Weaver Colin George Wyllie, Basmadjian Robert B, Williamson Tyler, McBrien Kerry, Sajobi Tolu, Boyne Devon, Yusuf Mohamed, Ronksley Paul Everett
Department of Community Health Sciences, Cumming School of Medicine, University of Calgary, Calgary, AB, Canada.
Department of Family Medicine, Cumming School of Medicine, University of Calgary, Calgary, AB, Canada.
JMIR Res Protoc. 2022 Mar 3;11(3):e30956. doi: 10.2196/30956.
With the growing excitement of the potential benefits of using machine learning and artificial intelligence in medicine, the number of published clinical prediction models that use these approaches has increased. However, there is evidence (albeit limited) that suggests that the reporting of machine learning-specific aspects in these studies is poor. Further, there are no reviews assessing the reporting quality or broadly accepted reporting guidelines for these aspects.
This paper presents the protocol for a systematic review that will assess the reporting quality of machine learning-specific aspects in studies that use machine learning to develop clinical prediction models.
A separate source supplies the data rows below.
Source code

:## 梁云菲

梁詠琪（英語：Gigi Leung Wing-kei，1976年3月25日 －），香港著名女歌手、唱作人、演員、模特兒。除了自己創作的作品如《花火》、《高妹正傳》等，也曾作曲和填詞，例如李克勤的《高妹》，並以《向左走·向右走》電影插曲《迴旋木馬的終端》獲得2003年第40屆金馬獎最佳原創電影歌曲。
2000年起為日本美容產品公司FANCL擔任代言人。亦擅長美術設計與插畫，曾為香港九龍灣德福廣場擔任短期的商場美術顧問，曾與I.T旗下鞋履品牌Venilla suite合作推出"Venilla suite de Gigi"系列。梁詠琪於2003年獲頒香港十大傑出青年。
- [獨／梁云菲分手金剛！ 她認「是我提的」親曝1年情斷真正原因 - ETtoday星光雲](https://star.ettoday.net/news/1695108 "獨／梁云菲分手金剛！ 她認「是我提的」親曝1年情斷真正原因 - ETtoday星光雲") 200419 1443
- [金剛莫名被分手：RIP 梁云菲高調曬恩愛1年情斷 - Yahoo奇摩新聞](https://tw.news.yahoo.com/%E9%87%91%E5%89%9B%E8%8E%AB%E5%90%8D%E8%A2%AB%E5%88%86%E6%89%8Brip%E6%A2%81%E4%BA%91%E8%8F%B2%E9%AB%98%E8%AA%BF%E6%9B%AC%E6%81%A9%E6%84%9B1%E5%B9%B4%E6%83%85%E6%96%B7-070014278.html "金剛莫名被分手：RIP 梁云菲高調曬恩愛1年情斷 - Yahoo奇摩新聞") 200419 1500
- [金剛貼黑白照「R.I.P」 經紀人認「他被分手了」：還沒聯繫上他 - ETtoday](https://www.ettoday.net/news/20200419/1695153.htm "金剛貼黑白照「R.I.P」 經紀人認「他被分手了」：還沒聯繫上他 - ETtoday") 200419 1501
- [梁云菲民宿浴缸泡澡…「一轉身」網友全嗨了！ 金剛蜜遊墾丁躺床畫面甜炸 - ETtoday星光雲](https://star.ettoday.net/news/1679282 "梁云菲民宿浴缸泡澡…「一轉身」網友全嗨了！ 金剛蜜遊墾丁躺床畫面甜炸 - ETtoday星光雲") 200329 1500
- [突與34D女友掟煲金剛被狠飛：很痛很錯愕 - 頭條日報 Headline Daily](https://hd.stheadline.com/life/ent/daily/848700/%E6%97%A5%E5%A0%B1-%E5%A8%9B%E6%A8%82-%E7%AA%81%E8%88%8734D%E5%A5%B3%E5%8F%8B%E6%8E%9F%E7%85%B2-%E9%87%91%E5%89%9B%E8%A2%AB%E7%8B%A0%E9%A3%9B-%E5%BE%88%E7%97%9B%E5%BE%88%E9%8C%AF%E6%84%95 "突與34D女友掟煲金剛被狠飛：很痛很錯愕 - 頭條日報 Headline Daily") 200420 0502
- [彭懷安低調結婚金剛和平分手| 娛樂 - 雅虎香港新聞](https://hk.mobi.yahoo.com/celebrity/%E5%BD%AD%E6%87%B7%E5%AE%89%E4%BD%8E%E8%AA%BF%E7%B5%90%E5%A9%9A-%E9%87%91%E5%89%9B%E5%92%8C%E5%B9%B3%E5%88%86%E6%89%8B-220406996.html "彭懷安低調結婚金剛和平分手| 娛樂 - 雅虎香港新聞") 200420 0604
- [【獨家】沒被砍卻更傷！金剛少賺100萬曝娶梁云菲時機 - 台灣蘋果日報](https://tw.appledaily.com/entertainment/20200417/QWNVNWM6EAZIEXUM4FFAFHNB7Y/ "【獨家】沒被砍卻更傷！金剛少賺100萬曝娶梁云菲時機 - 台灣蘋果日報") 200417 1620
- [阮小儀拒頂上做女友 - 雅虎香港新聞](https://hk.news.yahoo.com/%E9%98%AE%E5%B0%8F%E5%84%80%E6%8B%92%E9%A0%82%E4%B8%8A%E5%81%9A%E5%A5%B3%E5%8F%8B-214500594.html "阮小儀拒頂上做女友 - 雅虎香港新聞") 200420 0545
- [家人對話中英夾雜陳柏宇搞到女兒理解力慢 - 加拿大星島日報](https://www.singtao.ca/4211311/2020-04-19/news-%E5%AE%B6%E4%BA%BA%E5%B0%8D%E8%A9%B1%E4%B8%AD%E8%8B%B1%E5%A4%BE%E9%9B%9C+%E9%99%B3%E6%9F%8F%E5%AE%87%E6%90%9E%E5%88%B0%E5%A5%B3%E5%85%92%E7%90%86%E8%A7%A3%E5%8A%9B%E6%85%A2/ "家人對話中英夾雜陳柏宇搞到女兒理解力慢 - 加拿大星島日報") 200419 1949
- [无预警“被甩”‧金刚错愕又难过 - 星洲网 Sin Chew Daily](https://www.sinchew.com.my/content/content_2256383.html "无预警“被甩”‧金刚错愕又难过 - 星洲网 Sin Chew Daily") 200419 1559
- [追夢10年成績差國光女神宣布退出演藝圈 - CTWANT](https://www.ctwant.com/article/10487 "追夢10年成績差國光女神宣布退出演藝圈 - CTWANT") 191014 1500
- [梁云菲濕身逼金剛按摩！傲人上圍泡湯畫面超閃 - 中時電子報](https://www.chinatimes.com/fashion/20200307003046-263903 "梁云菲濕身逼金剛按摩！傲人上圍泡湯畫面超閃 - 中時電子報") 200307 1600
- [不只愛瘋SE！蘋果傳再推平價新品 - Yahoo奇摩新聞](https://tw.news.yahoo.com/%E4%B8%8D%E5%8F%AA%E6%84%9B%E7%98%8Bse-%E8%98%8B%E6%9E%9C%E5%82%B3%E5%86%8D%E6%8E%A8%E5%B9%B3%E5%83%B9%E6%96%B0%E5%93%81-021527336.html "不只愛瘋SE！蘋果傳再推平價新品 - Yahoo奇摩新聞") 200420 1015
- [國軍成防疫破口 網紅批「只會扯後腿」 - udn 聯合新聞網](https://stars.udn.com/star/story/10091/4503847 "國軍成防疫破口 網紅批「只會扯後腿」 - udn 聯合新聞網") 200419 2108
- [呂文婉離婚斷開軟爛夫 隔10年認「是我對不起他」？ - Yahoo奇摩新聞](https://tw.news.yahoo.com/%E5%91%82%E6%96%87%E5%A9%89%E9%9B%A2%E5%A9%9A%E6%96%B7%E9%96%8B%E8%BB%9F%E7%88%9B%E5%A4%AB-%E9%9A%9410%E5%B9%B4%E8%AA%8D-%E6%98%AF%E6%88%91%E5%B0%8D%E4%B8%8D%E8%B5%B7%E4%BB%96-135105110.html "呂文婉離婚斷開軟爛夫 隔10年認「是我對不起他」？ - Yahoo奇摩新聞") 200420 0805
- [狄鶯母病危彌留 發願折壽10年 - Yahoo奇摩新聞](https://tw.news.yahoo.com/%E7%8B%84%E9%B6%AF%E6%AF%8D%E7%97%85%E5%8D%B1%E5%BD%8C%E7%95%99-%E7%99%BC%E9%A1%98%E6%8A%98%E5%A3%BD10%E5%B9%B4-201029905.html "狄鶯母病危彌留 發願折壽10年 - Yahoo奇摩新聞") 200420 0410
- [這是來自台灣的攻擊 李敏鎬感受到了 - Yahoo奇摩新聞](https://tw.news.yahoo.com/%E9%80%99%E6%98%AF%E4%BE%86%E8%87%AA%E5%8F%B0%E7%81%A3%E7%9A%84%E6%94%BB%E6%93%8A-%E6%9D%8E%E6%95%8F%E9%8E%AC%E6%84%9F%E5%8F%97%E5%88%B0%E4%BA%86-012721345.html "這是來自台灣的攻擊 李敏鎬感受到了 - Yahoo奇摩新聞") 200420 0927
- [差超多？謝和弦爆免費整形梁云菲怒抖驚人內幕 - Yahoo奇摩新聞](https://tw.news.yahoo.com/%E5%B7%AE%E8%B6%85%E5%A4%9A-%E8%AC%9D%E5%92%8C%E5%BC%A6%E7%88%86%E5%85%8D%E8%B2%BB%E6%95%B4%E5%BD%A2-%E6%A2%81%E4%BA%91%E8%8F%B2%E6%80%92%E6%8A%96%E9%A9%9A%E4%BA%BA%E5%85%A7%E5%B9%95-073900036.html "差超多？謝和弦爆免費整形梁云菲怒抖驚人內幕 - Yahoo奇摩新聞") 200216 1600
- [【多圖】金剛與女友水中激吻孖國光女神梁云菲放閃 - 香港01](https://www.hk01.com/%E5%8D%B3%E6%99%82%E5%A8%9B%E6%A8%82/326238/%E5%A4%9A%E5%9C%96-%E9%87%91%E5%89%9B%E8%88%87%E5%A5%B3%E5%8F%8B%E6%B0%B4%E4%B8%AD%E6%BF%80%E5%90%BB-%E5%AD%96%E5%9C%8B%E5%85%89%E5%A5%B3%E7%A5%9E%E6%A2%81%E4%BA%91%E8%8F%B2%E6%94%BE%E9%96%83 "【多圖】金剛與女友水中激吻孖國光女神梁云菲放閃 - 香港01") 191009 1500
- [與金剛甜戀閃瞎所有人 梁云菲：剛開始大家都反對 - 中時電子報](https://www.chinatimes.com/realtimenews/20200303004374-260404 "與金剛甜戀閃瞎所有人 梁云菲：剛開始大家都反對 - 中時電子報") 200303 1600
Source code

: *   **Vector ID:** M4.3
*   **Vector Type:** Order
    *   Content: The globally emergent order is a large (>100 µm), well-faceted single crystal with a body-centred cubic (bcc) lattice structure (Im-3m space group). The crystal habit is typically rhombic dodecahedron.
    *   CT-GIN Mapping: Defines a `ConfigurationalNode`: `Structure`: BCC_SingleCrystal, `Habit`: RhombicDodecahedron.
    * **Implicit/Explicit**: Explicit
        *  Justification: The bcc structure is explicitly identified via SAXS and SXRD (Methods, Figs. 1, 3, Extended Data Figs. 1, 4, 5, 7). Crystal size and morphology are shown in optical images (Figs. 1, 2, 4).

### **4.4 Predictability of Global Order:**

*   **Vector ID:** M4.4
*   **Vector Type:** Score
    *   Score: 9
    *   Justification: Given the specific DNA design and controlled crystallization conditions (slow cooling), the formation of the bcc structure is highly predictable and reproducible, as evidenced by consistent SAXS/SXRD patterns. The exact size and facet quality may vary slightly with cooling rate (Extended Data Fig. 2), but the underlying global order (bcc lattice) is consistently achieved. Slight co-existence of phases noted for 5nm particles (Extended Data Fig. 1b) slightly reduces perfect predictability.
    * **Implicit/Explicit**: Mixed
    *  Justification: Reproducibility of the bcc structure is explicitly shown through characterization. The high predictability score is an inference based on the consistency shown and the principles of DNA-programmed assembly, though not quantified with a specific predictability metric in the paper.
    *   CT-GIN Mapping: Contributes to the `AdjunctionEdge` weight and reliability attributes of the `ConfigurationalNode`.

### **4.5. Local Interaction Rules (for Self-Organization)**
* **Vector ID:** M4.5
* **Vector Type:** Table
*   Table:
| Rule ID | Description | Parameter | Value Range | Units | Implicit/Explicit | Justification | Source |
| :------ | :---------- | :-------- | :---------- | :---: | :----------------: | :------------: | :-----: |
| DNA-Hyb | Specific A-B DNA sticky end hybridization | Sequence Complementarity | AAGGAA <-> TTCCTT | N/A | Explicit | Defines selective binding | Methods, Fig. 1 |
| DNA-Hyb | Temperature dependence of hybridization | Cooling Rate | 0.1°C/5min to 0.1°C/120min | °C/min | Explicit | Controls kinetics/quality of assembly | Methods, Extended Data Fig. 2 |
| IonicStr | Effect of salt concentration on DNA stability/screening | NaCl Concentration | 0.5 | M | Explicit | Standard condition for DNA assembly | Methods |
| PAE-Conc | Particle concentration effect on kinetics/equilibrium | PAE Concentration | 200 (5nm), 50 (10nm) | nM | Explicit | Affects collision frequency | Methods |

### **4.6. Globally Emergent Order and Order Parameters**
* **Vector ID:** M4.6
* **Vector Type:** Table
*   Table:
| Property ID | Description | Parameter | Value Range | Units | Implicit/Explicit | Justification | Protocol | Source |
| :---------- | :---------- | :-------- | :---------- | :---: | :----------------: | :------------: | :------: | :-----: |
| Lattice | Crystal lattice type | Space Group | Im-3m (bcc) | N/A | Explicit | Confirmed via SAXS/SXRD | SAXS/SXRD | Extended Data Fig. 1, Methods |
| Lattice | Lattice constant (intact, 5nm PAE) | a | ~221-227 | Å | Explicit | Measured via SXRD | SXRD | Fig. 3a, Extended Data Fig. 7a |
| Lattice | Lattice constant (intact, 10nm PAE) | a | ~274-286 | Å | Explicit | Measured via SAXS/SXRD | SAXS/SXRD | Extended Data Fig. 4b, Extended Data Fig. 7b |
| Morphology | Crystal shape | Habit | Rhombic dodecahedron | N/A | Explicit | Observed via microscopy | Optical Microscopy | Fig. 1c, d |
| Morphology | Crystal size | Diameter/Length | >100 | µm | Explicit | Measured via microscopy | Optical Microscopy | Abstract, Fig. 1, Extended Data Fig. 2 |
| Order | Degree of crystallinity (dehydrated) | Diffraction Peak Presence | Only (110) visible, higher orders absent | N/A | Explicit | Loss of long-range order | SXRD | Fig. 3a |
We will include studies that use a supervised machine learning algorithm to develop a prediction model for use in clinical practice (ie, for diagnosis or prognosis of a condition or identification of candidates for health care interventions). We will search MEDLINE for studies published in 2019, pseudorandomly sort the records, and screen until we obtain 100 studies that meet our inclusion criteria. We will assess reporting quality with a novel checklist developed in parallel with this review, which includes content derived from existing reporting guidelines, textbooks, and consultations with experts. The checklist will cover 4 key areas where the reporting of machine learning studies is unique: modelling steps (order and data used for each step), model performance (eg, reporting the performance of each model compared), statistical methods (eg, describing the tuning approach), and presentation of models (eg, specifying the predictors that contributed to the final model).
We completed data analysis in August 2021 and are writing the manuscript. We expect to submit the results to a peer-reviewed journal in early 2022.
This review will contribute to more standardized and complete reporting in the field by identifying areas where reporting is poor and can be improved.
PROSPERO International Prospective Register of Systematic Reviews CRD42020206167; https://www.crd.york.ac.uk/PROSPERO/display_record.php?RecordID=206167.
INTERNATIONAL REGISTERED REPORT IDENTIFIER (IRRID): RR1-10.2196/30956.
随着人们对机器学习和人工智能在医学领域潜在益处的兴趣日益浓厚,使用这些方法发表的临床预测模型数量有所增加。然而,有证据(尽管有限)表明,这些研究中机器学习特定方面的报告情况不佳。此外,目前尚无针对这些方面报告质量的评估或广泛认可的报告指南。
本文介绍了一项系统评价的方案,该评价将评估在使用机器学习开发临床预测模型的研究中,机器学习特定方面的报告质量。
我们将纳入使用监督式机器学习算法开发用于临床实践的预测模型(即用于疾病诊断或预后评估,或确定医疗保健干预候选对象)的研究。我们将在MEDLINE中检索2019年发表的研究,对记录进行伪随机排序并筛选,直至获得100项符合纳入标准的研究。我们将使用与本评价并行开发的一份新颖清单来评估报告质量,该清单包含源自现有报告指南、教科书以及与专家协商得出的内容。该清单将涵盖机器学习研究报告具有独特性的4个关键领域:建模步骤(每个步骤的顺序和使用的数据)、模型性能(例如,报告每个比较模型的性能)、统计方法(例如,描述调整方法)以及模型呈现(例如,指定对最终模型有贡献的预测变量)。
我们于2021年8月完成了数据分析,正在撰写稿件。预计将于2022年初将结果提交给同行评审期刊。
本评价将通过识别报告不佳且可改进的领域促进该领域报告更加标准化和完整。
国际前瞻性系统评价注册库PROSPERO,注册号CRD42020206167;https://www.crd.york.ac.uk/PROSPERO/display_record.php?RecordID=206167。
国际注册报告识别号(IRRID):RR1-10.2196/30956。